Por muitos anos, o objetivo de um jogo fora mudando, mas sempre culminava em um propósito maior, que era o jogador finalizá-lo. Conforme novas ideias surgiam, novos desafios eram implementados. Se antes zerar um game significava que sua vida útil havia acabado, a implementação da escolha de dificuldades possibilitou encarar os games tanto de forma mais fácil quanto de forma mais desafiadora. Quem nunca se gabou por ter finalizado Donkey Kong Country sem perder nenhuma vida? Ou por zerar Metal Gear Solid 3 sem matar nenhum inimigo? Com o sistema de conquistas, tais feitos podem ser mostrados, como uma prova legítima de nossas maiores façanhas virtuais. Além disso, temos mais motivos para encarar novamente algo que já terminamos. Tal sistema dá uma longevidade maior aos títulos que jogamos atualmente, desde que o jogador encare-o como um desafio, e não como um fardo.

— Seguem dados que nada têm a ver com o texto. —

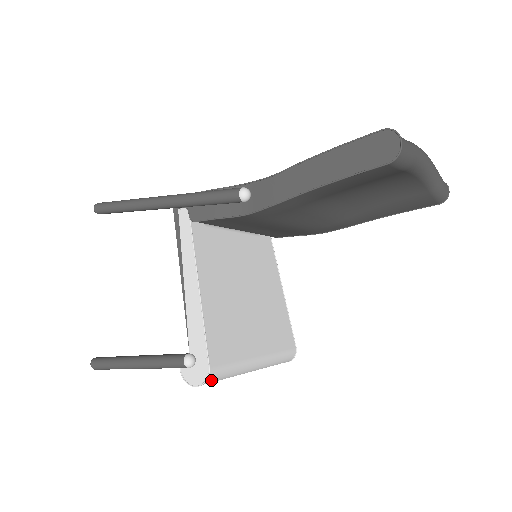
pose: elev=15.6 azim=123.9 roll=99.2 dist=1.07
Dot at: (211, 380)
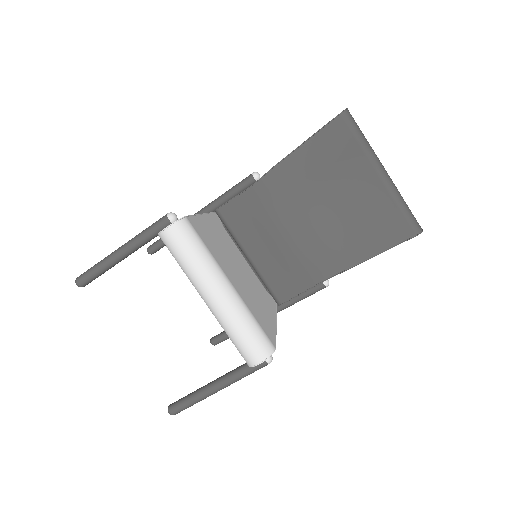
Dot at: (182, 230)
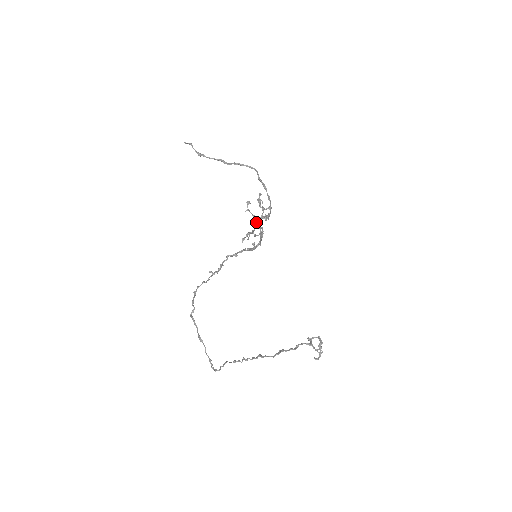
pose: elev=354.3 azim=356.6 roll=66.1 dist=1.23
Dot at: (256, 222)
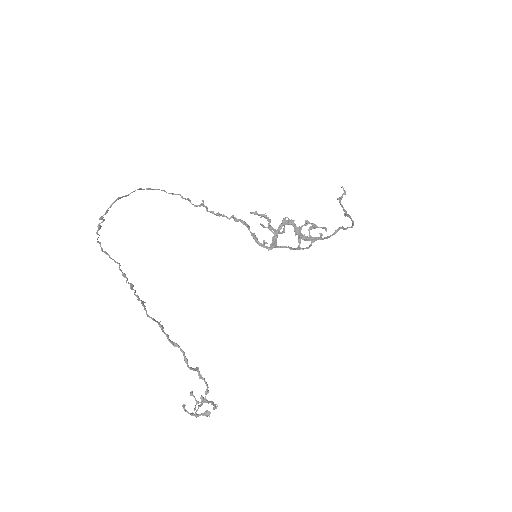
Dot at: (283, 219)
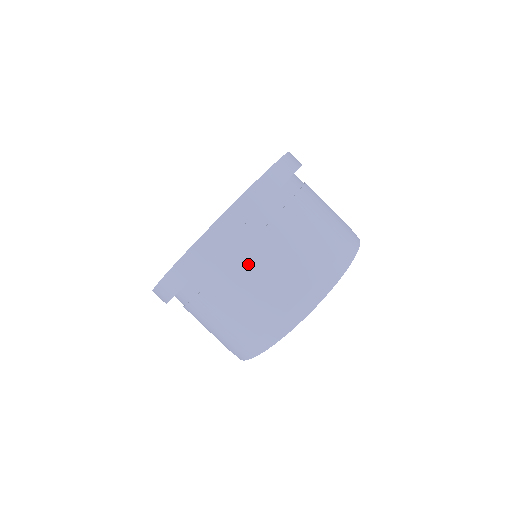
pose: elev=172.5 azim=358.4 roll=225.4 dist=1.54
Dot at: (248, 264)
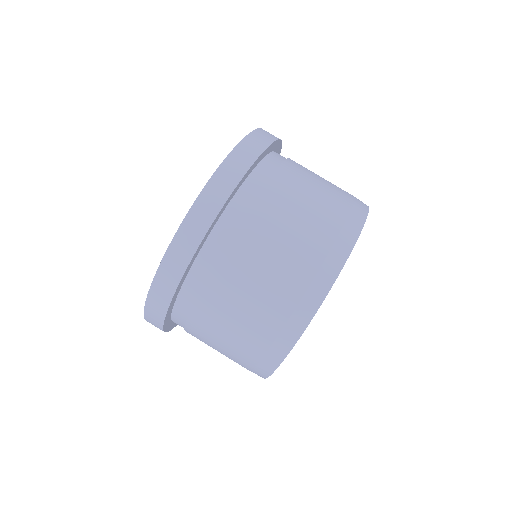
Dot at: (270, 204)
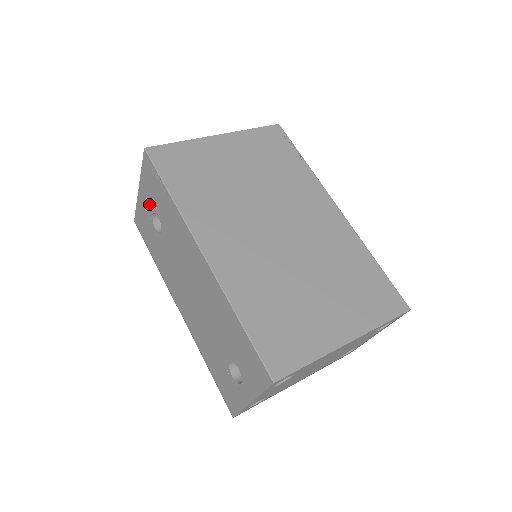
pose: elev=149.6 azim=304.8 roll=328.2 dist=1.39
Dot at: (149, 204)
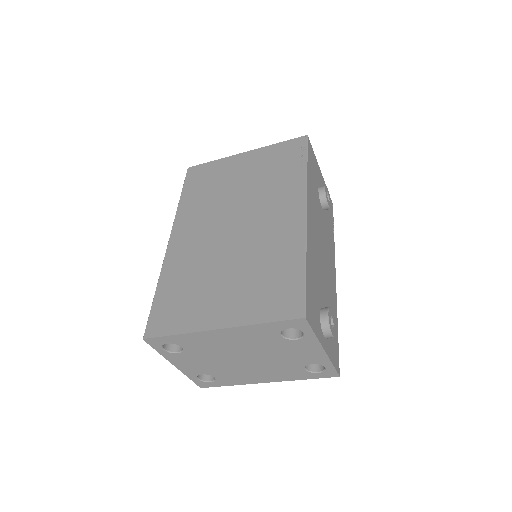
Dot at: occluded
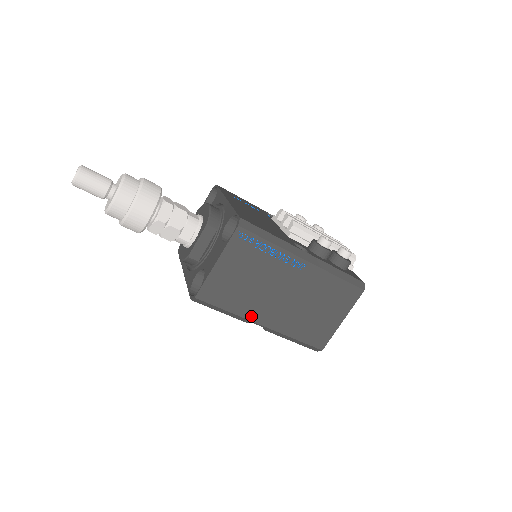
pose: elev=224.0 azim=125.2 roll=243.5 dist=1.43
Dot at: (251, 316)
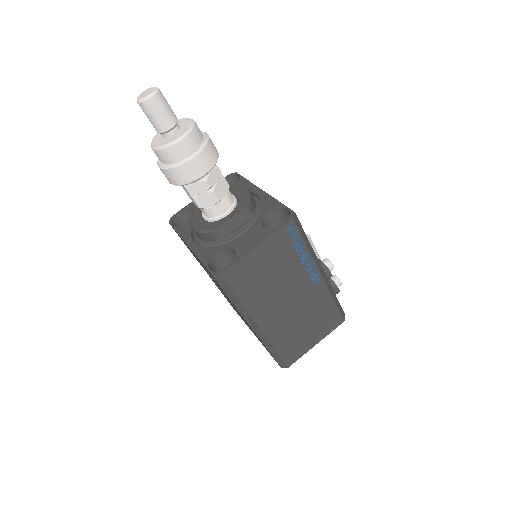
Dot at: (255, 312)
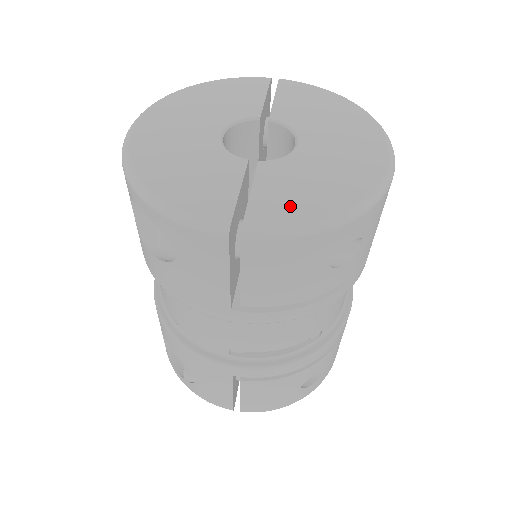
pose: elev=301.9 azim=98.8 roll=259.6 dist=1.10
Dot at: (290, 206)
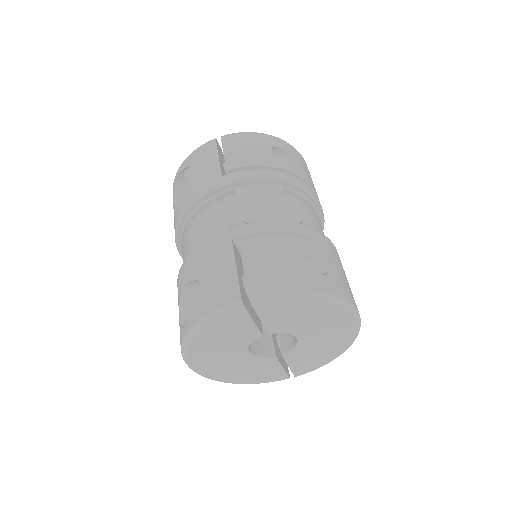
Dot at: (312, 365)
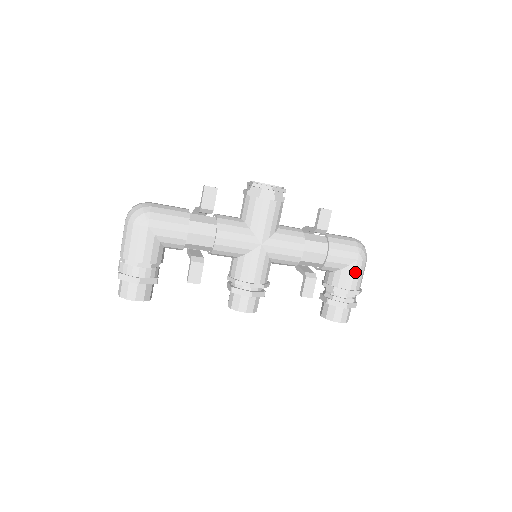
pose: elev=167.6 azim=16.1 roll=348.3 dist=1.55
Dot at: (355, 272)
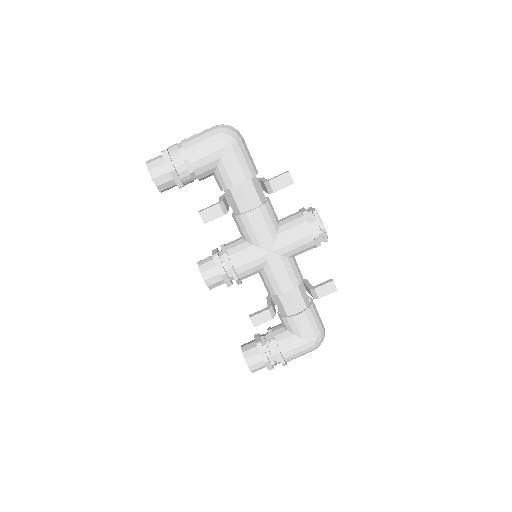
Dot at: (299, 347)
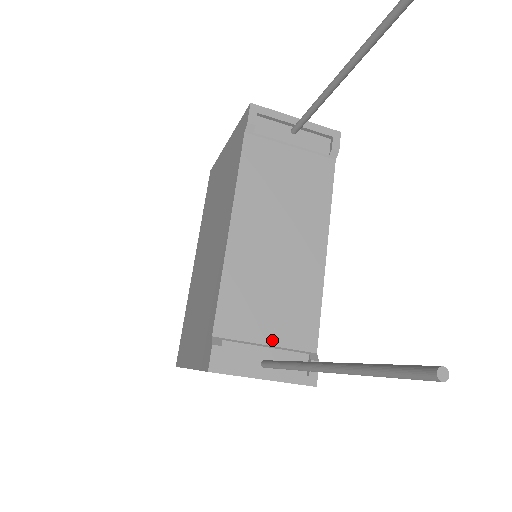
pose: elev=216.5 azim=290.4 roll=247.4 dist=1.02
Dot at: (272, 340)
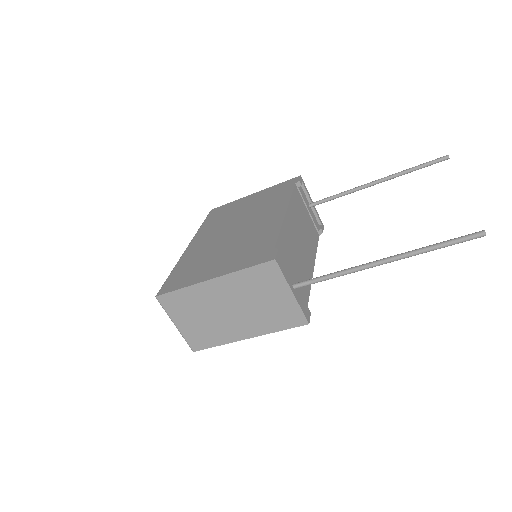
Dot at: (294, 281)
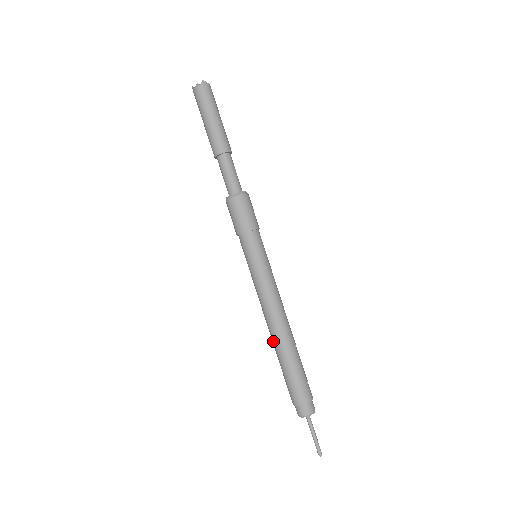
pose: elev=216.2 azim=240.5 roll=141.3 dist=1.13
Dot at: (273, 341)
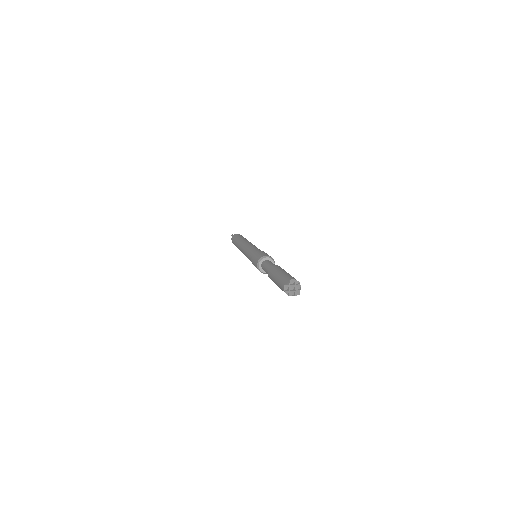
Dot at: occluded
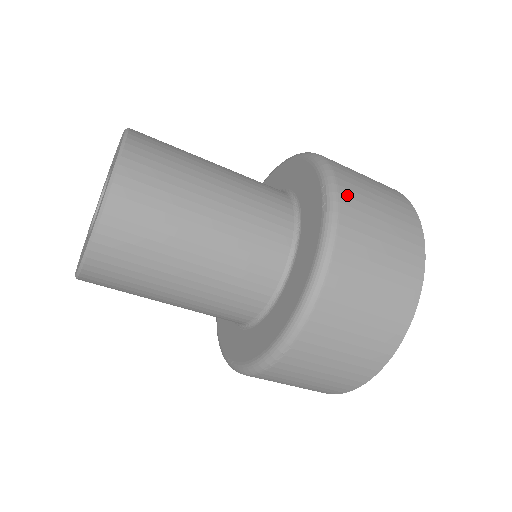
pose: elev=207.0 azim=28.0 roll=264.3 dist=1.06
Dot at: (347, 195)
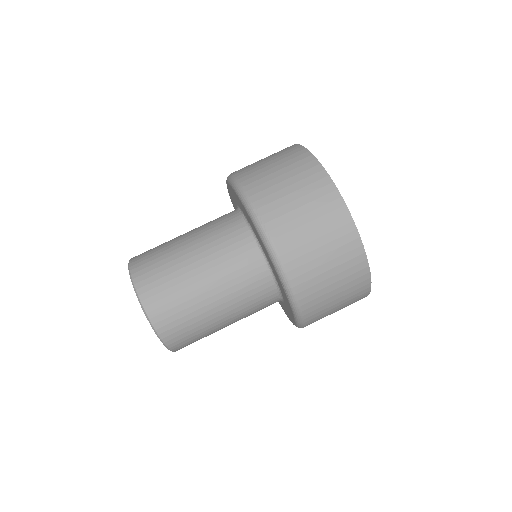
Dot at: (299, 283)
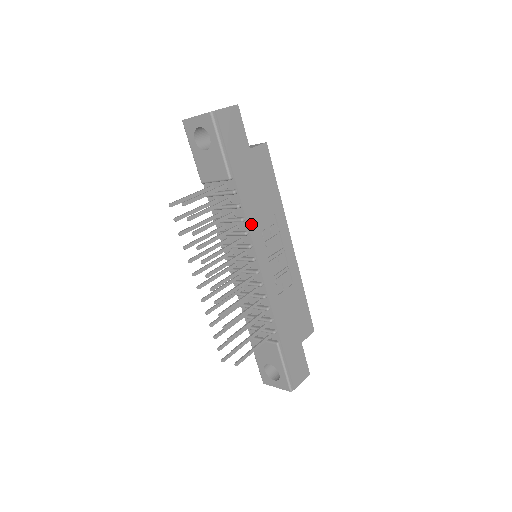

Ao buscar alcançar todas as conquistas oferecidas por um game, o jogador tem a oportunidade de experimentar seu entretenimento virtual de maneiras que não seriam sua primeira escolha. As conquistas não oferecem apenas pontos ou classificação, mas também a chance de conhecer os jogos através de escopos e formas diferentes, sendo alguns mais complexos do que outros. Oferecem, também, uma competição sadia entre os jogadores, criando um ambiente de disputa, na maioria das vezes, amigável e gostoso de se participar.

É possível afirmar que nem somente coisas boas o sistema de conquista trouxe até os jogadores. Disputas saudáveis podem se tornar competições agressivas. Por experiência própria, é possível presenciar e fazer parte de desavenças, tudo por conta de uma conquista ou troféu. Convenhamos, nada disso vale uma amizade perdida.

Faca de dois gumes

A maneira como conquistas e troféus são criados depende dos desenvolvedores de jogos. Os feitos a serem alcançados são decididos por eles, e podem surgir tanto desafios prazerosos de se encarar quanto desafios penosos de serem vencidos. Existem games em que as tarefas são simples e diretas, como The Walking Dead (Multi), da Telltale, em que se atingir 100% de suas conquistas exige apenas que o jogador finalize o jogo. Há também jogos que possuem uma gama de detalhes a mais em sua lista de conquistas. É comum ver tarefas como “Derrote X inimigos de Y maneira”, ou “Passe por X nível sem ser visto”.



Pensando em jogos mais difíceis de se obter 100% de sucesso em suas conquistas, podemos dizer que existem aqueles que simplesmente brincam com a sanidade do jogador, transformando a longevidade criada por suas conquistas e troféus em uma tentativa desvairada e sem diversão para quem está com o controle nas mãos. Citarei aqui a conquista “The Shadows Rushed Me”, de Max Payne 3 (Multi). A tarefa para se obter tal conquista consiste em finalizar todo o modo campanha na dificuldade New York Minute Hardcore. O jogador tem um minuto para passar cada capítulo, e para cada inimigo morto, ganha-se um tempo bônus. Morreu? Volte para o começo do jogo. Hardcore não apenas no nome, não é mesmo? Eu respeito muito quem tem essa conquista, e torço para que não tenham quebrado nada, principalmente sua saúde mental, durante o processo de obtenção de tal façanha.


Se por um lado as conquistas e troféus trazem desafios e longevidade aos jogos, também pode-se dizer que alguns deles levam à quebra de diversão e se tornam nada mais do que um vício em uma ganância por se obter algo “especial”. E quando a diversão em jogar é algo que se é colocado em cheque, o sentido de jogar videogame acaba se perdendo.